Ye Jiangchuan, President of the Chinese Chess Federation, and Alexandr Shmanevskiy, Consul General of the Russian Federation in Shanghai, made the first symbolic move in the game.
The opening was as cautious as it gets: Alexandra Gorychkina (Russia), playing White, chose 1.d4 as her first move. Instead of her usual Ragozin defense, defending champion Ju Wenjun (China) surprised with 4...Be7. The challenger decided to go then for a solid Catalan with 5.g3.
Goryachkina - Ju, Game 1
The impression is that Goryachkina tried to take the game out of the book as soon as she could, and despite the symmetrical and equal position, she managed to put some pressure on the champion. In fact, an inaccuracy by Ju Wenjun gave the Russian the opportunity to gain an advantage, and for a while, the challenger seemed to be playing cat and mouse with the Champion, only to squander it with an untimely rook exchange on move 44.
After this scuffle, Ju stoically defended for the next 50-plus moves, before the draw was agreed right before they reached the sixth hour of play.
In the press conference held after the game, Ju complimented Goryachkina's fighting style, looking to exploit even the minuscule of chances.

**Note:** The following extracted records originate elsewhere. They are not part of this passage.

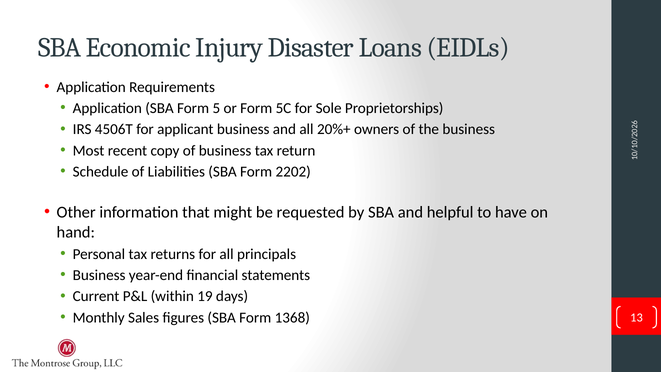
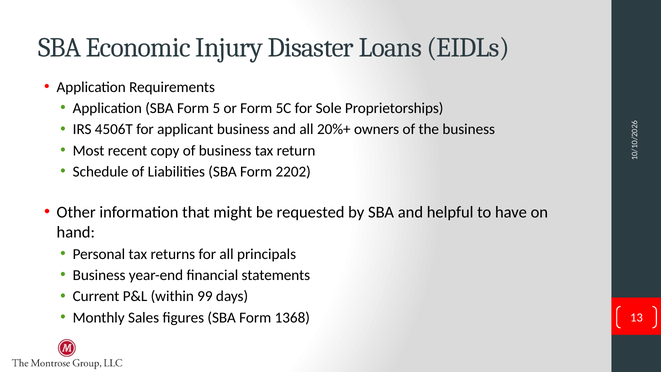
19: 19 -> 99
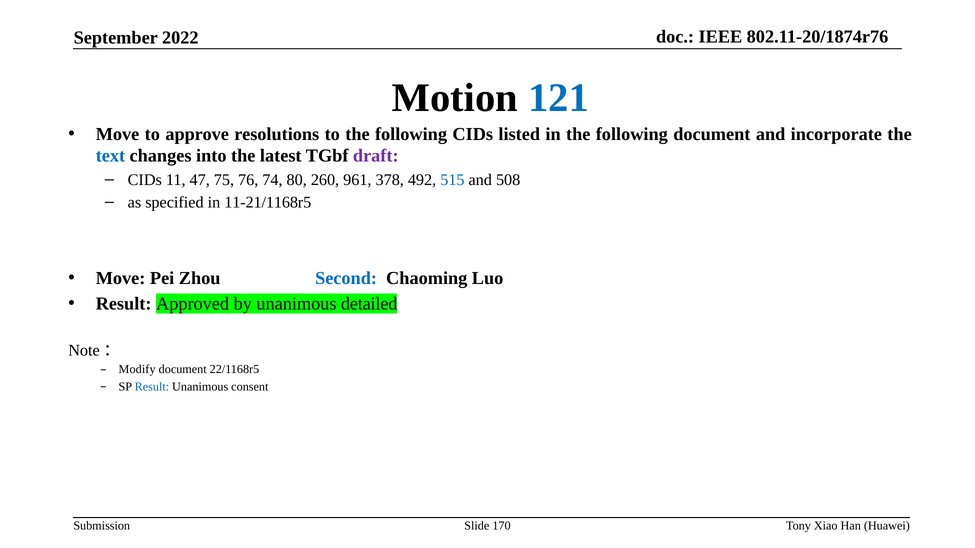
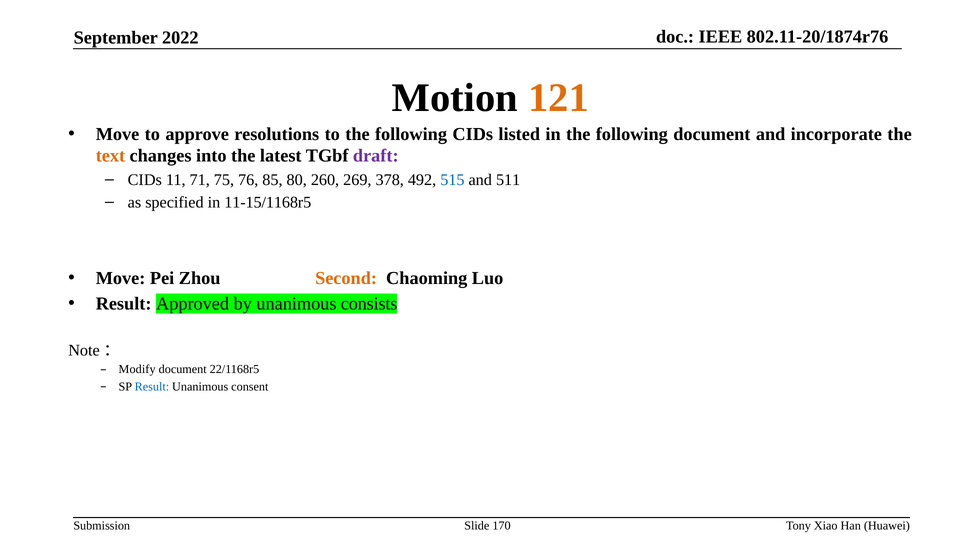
121 colour: blue -> orange
text colour: blue -> orange
47: 47 -> 71
74: 74 -> 85
961: 961 -> 269
508: 508 -> 511
11-21/1168r5: 11-21/1168r5 -> 11-15/1168r5
Second colour: blue -> orange
detailed: detailed -> consists
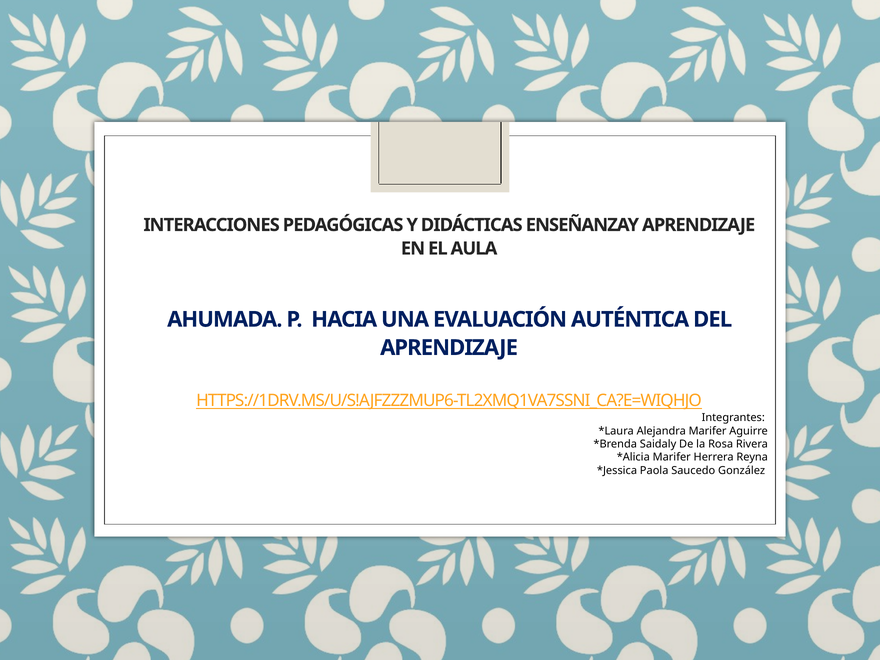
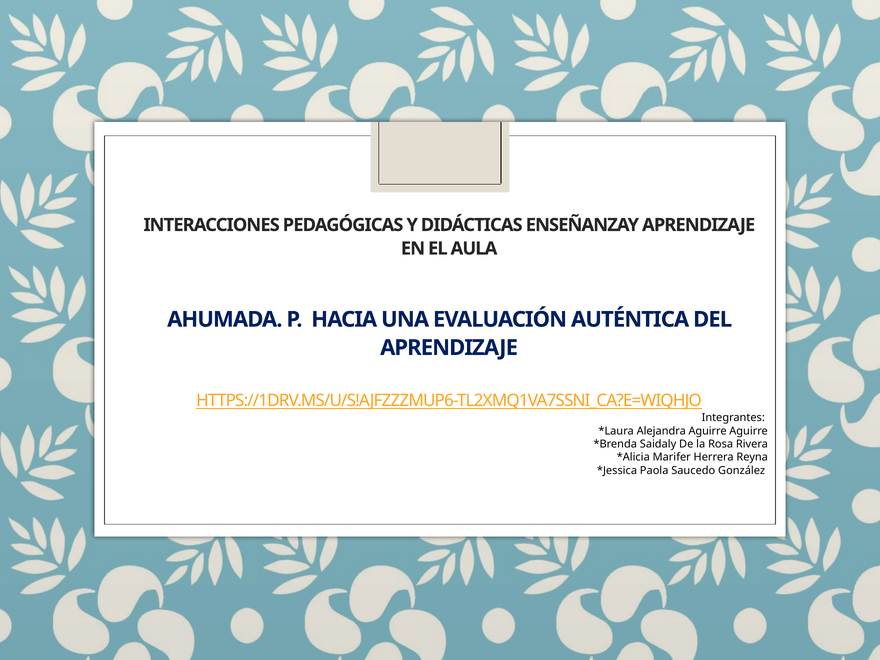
Alejandra Marifer: Marifer -> Aguirre
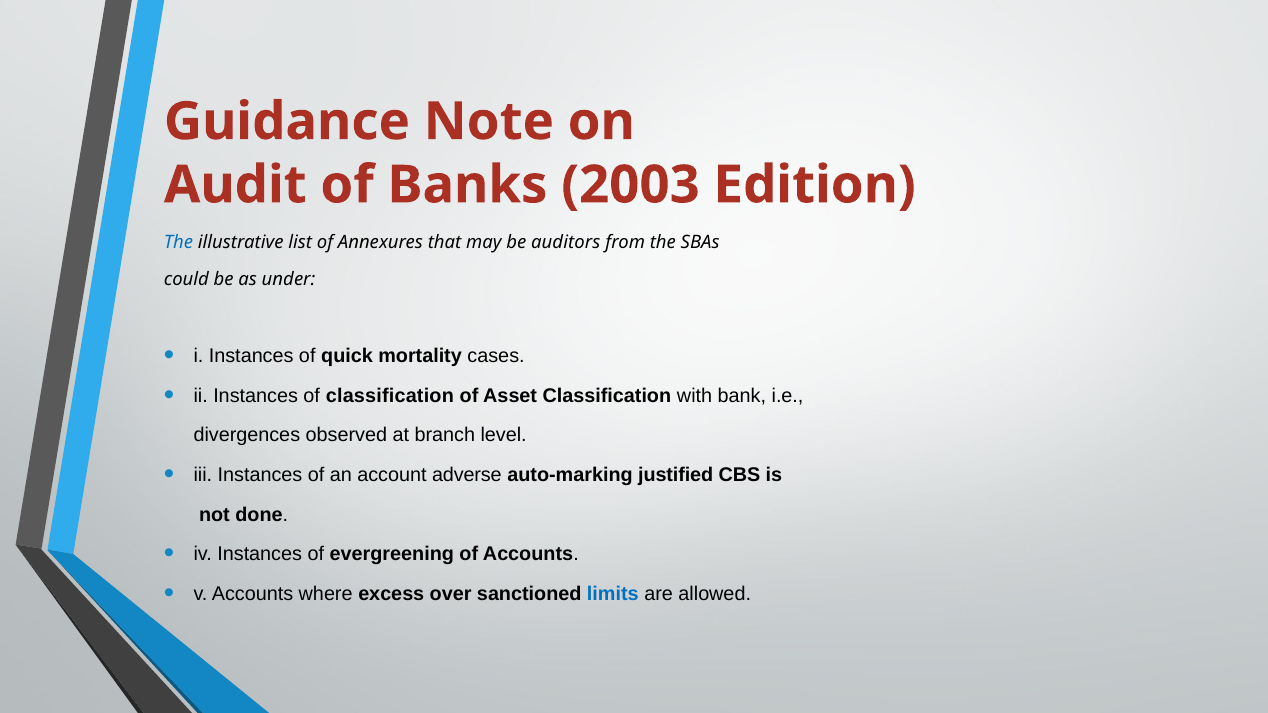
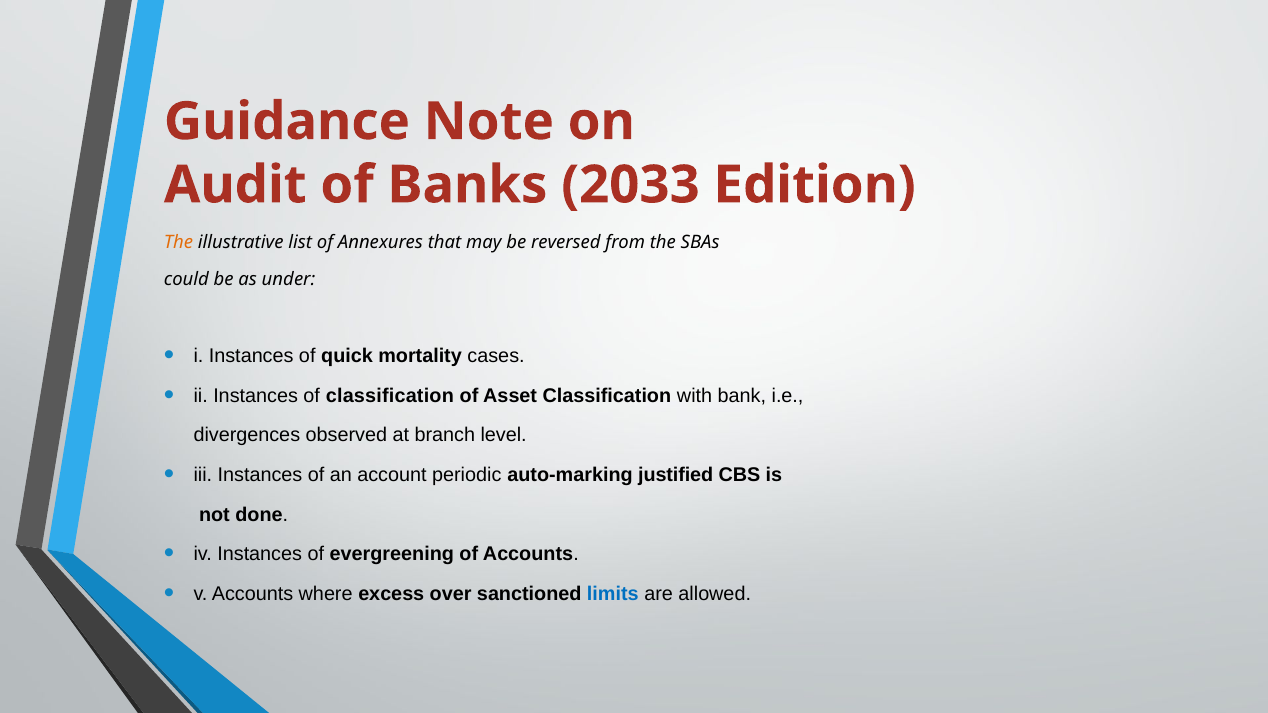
2003: 2003 -> 2033
The at (178, 243) colour: blue -> orange
auditors: auditors -> reversed
adverse: adverse -> periodic
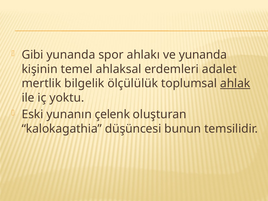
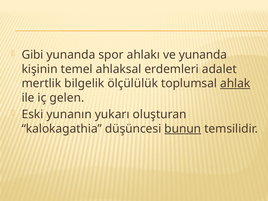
yoktu: yoktu -> gelen
çelenk: çelenk -> yukarı
bunun underline: none -> present
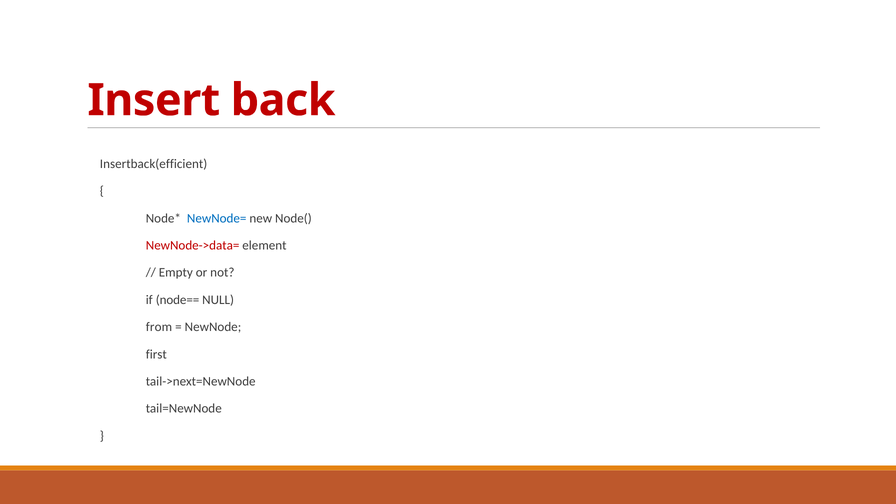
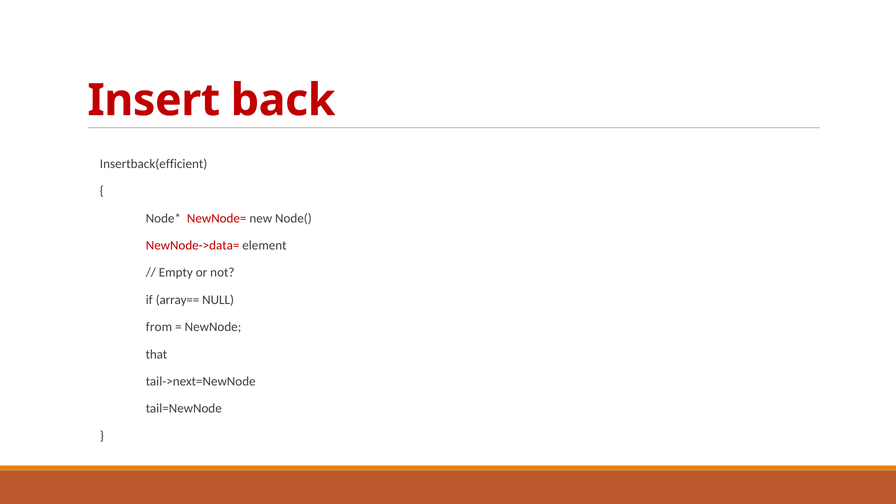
NewNode= colour: blue -> red
node==: node== -> array==
first: first -> that
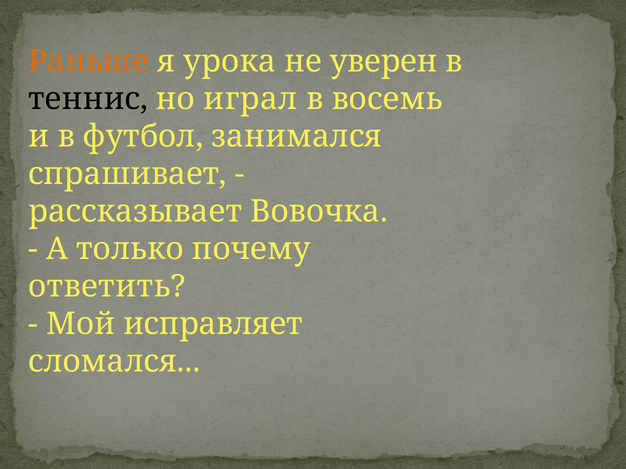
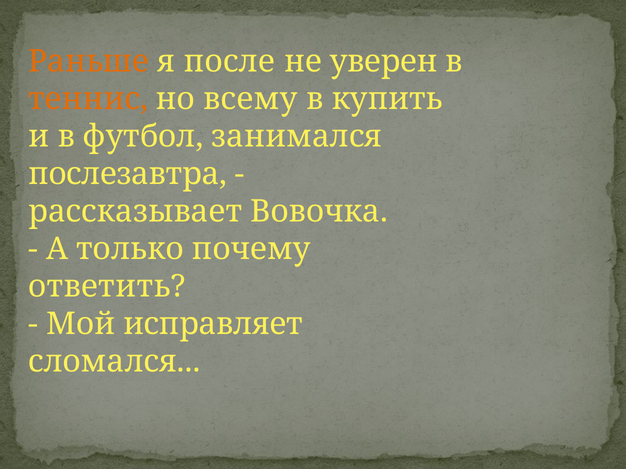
урока: урока -> после
теннис colour: black -> orange
играл: играл -> всему
восемь: восемь -> купить
спрашивает: спрашивает -> послезавтра
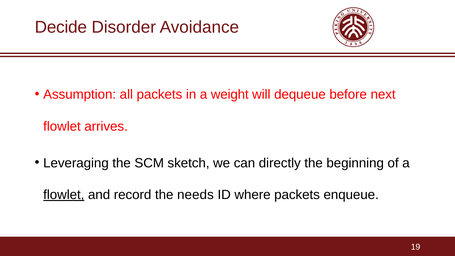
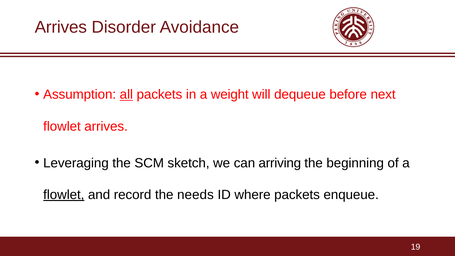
Decide at (61, 27): Decide -> Arrives
all underline: none -> present
directly: directly -> arriving
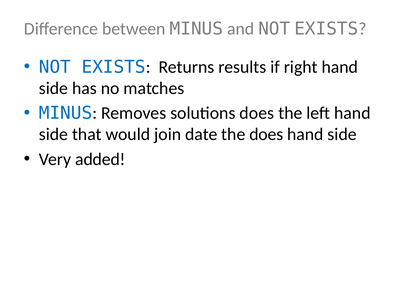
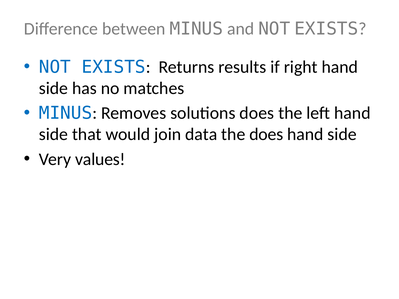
date: date -> data
added: added -> values
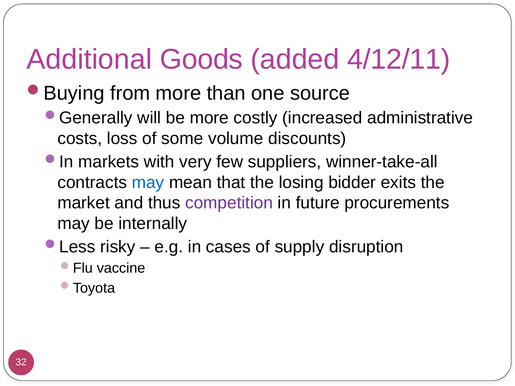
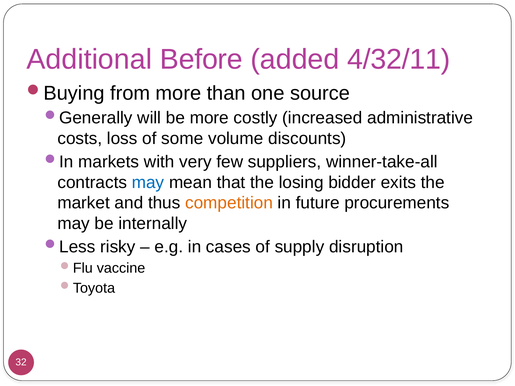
Goods: Goods -> Before
4/12/11: 4/12/11 -> 4/32/11
competition colour: purple -> orange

On her part, Goryachkina was content with opening the match by putting the world champion on the ropes for 97 moves and close to 6 hours.
Game Two will take place on January 6, and Ju Wenjun will have White.
Source: FIDE Press Release
Live games and commentary
The games are slated to start at 15:30 local time, which is 1 p.m. IST. When the match moves to Vladivostok, games will start at 8 p.m. IST. The time control is 90 minutes for the first 40 moves, followed by 30 minutes for the rest of the game plus 30 seconds per move, starting from with move one. Agreed draws before move 40 are not allowed.